* EXERCISE DETAILS
An exact copy of the data is required; the images should not appear in it.

(Saved entries)

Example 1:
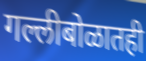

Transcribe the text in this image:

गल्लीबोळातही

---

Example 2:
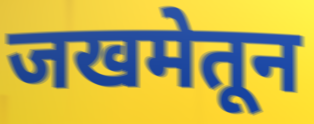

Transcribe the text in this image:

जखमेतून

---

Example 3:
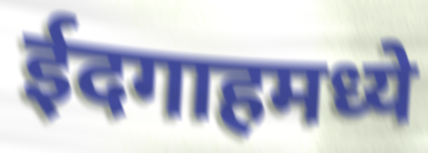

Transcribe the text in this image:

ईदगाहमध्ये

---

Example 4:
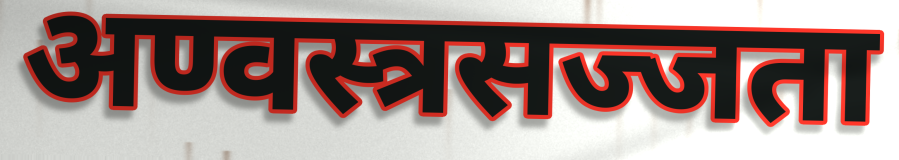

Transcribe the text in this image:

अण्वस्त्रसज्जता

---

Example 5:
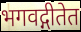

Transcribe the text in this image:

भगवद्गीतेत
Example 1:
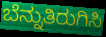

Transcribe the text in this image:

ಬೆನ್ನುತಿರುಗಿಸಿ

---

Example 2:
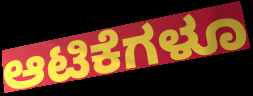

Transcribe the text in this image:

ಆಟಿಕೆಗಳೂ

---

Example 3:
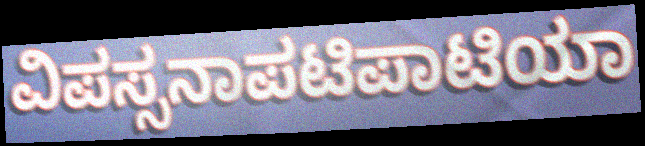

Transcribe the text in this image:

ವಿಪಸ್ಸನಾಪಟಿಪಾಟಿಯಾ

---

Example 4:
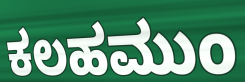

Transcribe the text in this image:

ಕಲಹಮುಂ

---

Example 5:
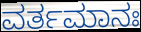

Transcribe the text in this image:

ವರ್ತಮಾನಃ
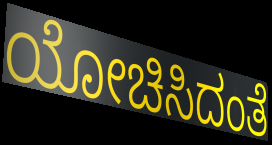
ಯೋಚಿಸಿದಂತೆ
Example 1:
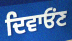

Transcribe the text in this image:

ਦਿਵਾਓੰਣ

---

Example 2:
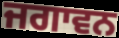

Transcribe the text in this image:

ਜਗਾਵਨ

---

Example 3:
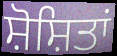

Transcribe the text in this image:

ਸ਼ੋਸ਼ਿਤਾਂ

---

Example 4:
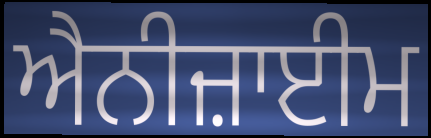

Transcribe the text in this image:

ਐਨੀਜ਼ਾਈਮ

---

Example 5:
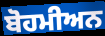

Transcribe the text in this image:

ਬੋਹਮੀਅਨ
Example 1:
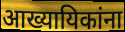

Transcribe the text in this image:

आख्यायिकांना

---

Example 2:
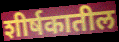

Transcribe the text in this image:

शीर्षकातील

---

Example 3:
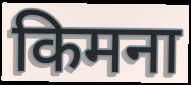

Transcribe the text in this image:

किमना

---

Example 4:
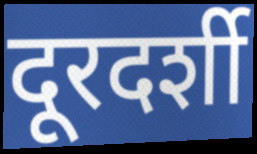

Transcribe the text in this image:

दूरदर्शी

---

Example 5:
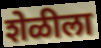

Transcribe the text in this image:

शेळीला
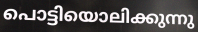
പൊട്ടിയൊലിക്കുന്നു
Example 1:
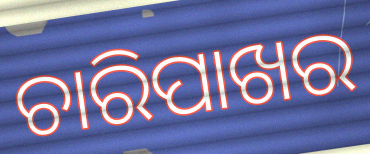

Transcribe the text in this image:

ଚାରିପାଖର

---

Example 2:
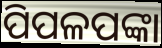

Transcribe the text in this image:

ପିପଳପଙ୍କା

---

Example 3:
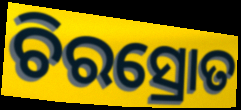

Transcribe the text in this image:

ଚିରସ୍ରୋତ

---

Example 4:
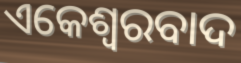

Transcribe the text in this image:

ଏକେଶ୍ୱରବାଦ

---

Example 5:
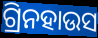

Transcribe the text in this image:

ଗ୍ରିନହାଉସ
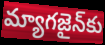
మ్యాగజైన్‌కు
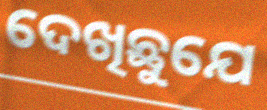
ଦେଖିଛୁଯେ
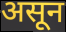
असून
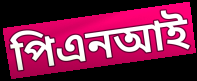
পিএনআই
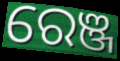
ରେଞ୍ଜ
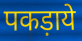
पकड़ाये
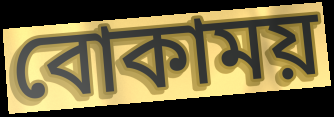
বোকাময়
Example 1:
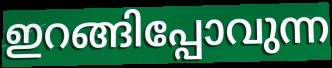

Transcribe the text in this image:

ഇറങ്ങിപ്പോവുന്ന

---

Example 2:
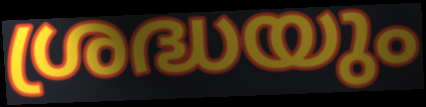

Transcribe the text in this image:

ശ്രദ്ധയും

* SOLUTION TO THE EXERCISE
Example 1:

Transcribe the text in this image:

गल्लीबोळातही

---

Example 2:

Transcribe the text in this image:

जखमेतून

---

Example 3:

Transcribe the text in this image:

ईदगाहमध्ये

---

Example 4:

Transcribe the text in this image:

अण्वस्त्रसज्जता

---

Example 5:

Transcribe the text in this image:

भगवद्गीतेत
Example 1:

Transcribe the text in this image:

ಬೆನ್ನುತಿರುಗಿಸಿ

---

Example 2:

Transcribe the text in this image:

ಆಟಿಕೆಗಳೂ

---

Example 3:

Transcribe the text in this image:

ವಿಪಸ್ಸನಾಪಟಿಪಾಟಿಯಾ

---

Example 4:

Transcribe the text in this image:

ಕಲಹಮುಂ

---

Example 5:

Transcribe the text in this image:

ವರ್ತಮಾನಃ
ಯೋಚಿಸಿದಂತೆ
Example 1:

Transcribe the text in this image:

ਦਿਵਾਓੰਣ

---

Example 2:

Transcribe the text in this image:

ਜਗਾਵਨ

---

Example 3:

Transcribe the text in this image:

ਸ਼ੋਸ਼ਿਤਾਂ

---

Example 4:

Transcribe the text in this image:

ਐਨੀਜ਼ਾਈਮ

---

Example 5:

Transcribe the text in this image:

ਬੋਹਮੀਅਨ
Example 1:

Transcribe the text in this image:

आख्यायिकांना

---

Example 2:

Transcribe the text in this image:

शीर्षकातील

---

Example 3:

Transcribe the text in this image:

किमना

---

Example 4:

Transcribe the text in this image:

दूरदर्शी

---

Example 5:

Transcribe the text in this image:

शेळीला
പൊട്ടിയൊലിക്കുന്നു
Example 1:

Transcribe the text in this image:

ଚାରିପାଖର

---

Example 2:

Transcribe the text in this image:

ପିପଳପଙ୍କା

---

Example 3:

Transcribe the text in this image:

ଚିରସ୍ରୋତ

---

Example 4:

Transcribe the text in this image:

ଏକେଶ୍ୱରବାଦ

---

Example 5:

Transcribe the text in this image:

ଗ୍ରିନହାଉସ
మ్యాగజైన్‌కు
ଦେଖିଛୁଯେ
असून
পিএনআই
ରେଞ୍ଜ
पकड़ाये
বোকাময়
Example 1:

Transcribe the text in this image:

ഇറങ്ങിപ്പോവുന്ന

---

Example 2:

Transcribe the text in this image:

ശ്രദ്ധയും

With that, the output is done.